Il insista en levant un peu plus la main vers lui. Sérieux, il ne voulait pas laisser repartir Malcolm sans que celui-ci ait avalé un truc. S’il s’était vu dans un miroir, il aurait compris que le griffon prenne autant à cœur l’idée de lui faire avaler un truc. Doucement, le grec rajouta, d’un air compatissant.

« J’allais me chercher un truc en cuisine, si tu veux. Enfin essayer. Mange quand même un truc, s’il te plait, j’ai pas envie de devoir te porter si tu tombes, je m’en voudrais. Et comme ça, tu auras au moins un truc dans le ventre si jamais on arrive pas à se faufiler dans les garde-mangers. »

Bien entendu, Nóe ignorait totalement que malgré son apparence fatiguée et affamée, Mal’ conservait une force qui lui était infiniment supérieure, et qu’il n’aurait eu aucun mal à faire une randonnée si on le lui avait demandé. Il était bien plus résistant que son interlocuteur à ce moment précis, mais celui-ci ne pouvait pas le savoir. Il ne pouvait pas non plus deviner que cet air pâlot et mal en point était dû à également autre chose que la faim. Alors il proposait ce qui était dans ses moyens, ce qu’il pensait juste de faire lorsqu’on se retrouvait à avoir la possibilité d’aider quelqu’un. Et si l’aiglon refusait, il lui ferait avaler de force èwé.

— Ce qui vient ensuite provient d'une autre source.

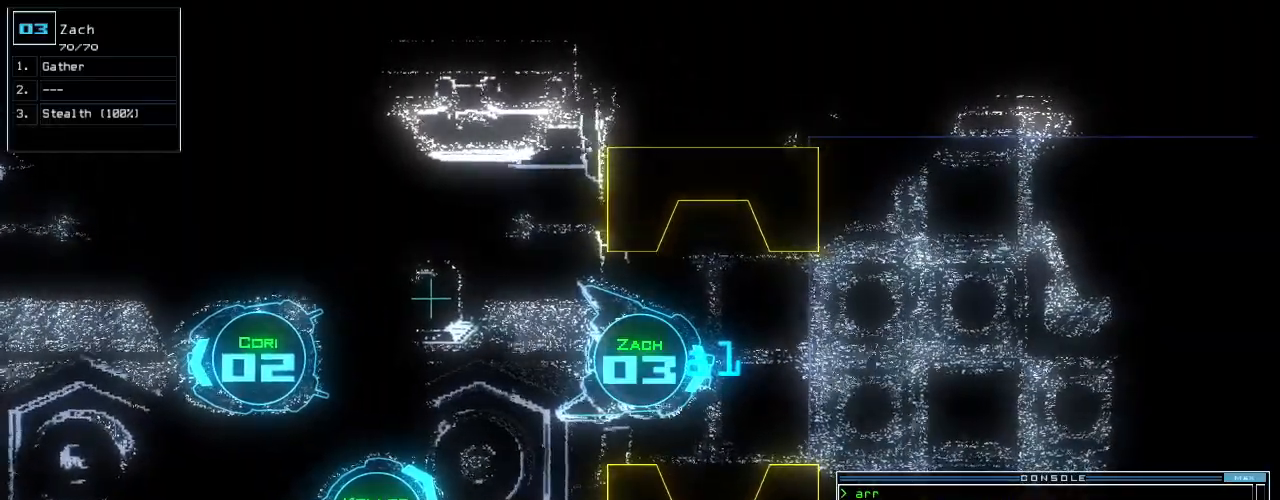
{"keys": [], "events": [[40, "2", "down"], [80, "2", "up"]]}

« Oh, et ne t’en fais pas pour tout à l’heure. T’as le droit d’avoir eu peur, ou je ne sais quoi. J’ai juste vraiment eu peur de t’avoir fait mal. Mais si ça va pas, tu peux en parler hein. »

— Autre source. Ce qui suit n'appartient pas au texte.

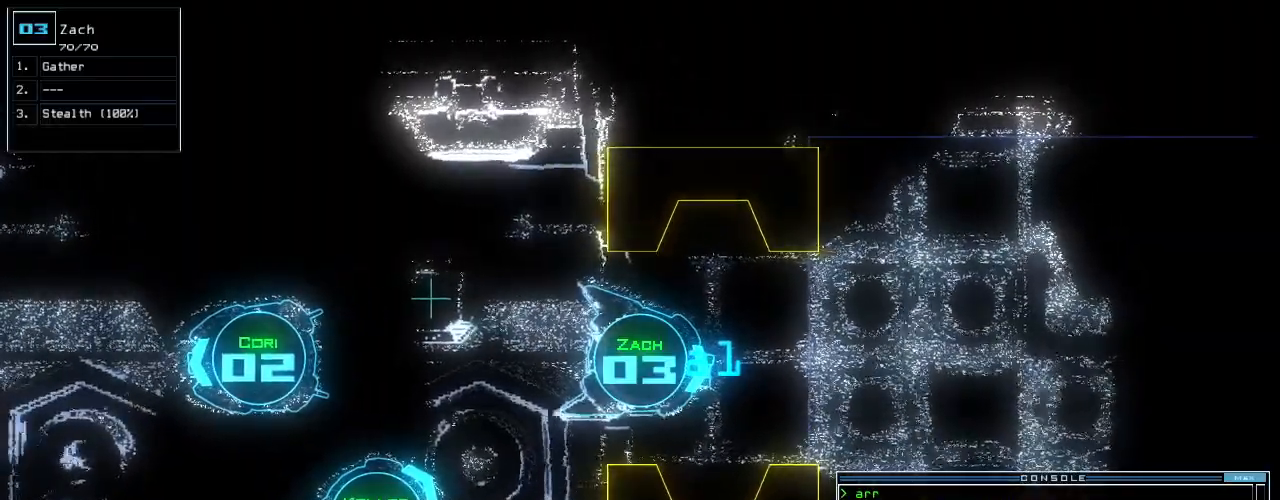
{"keys": [], "events": []}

Nouveau sourire. En fait, il ne pouvait pas s’empêcher d’être gentil et d’offrir son aide. C’était réconfortant. Ca lui donnait l’impression d’exister, et de servir à quelque chose. Qu’il était vivant, et pas juste un truc invisible qu’on croisait sans voir, comme il s’était senti pendant l’année de sa maladie. Non. Maintenant il se sentait vivant, et il avait besoin de le montrer. Montrer qu’il n’était pas mort, et qu’il méritait qu’on lui accorde au moins un peu d’attention. Et aussi stupide que cela puisse paraître, si Malcolm acceptait ces fruits, ou la viande séchée venant de son pays d’origine, ou même ces barres de céréales ou ces bonbons qu’il s’était procurés à Pré-au Lard… Il se sentirait mieux. Plus important. Pas complètement impuissant dans le malheur des gens. Oui, Nóe était étrange, et ses pensées encore davantage. Mais c’était un besoin incontrôlable d’aider les gens. Qu’il espérait sincèrement que l’aiglon en face de lui ne refuserait pas.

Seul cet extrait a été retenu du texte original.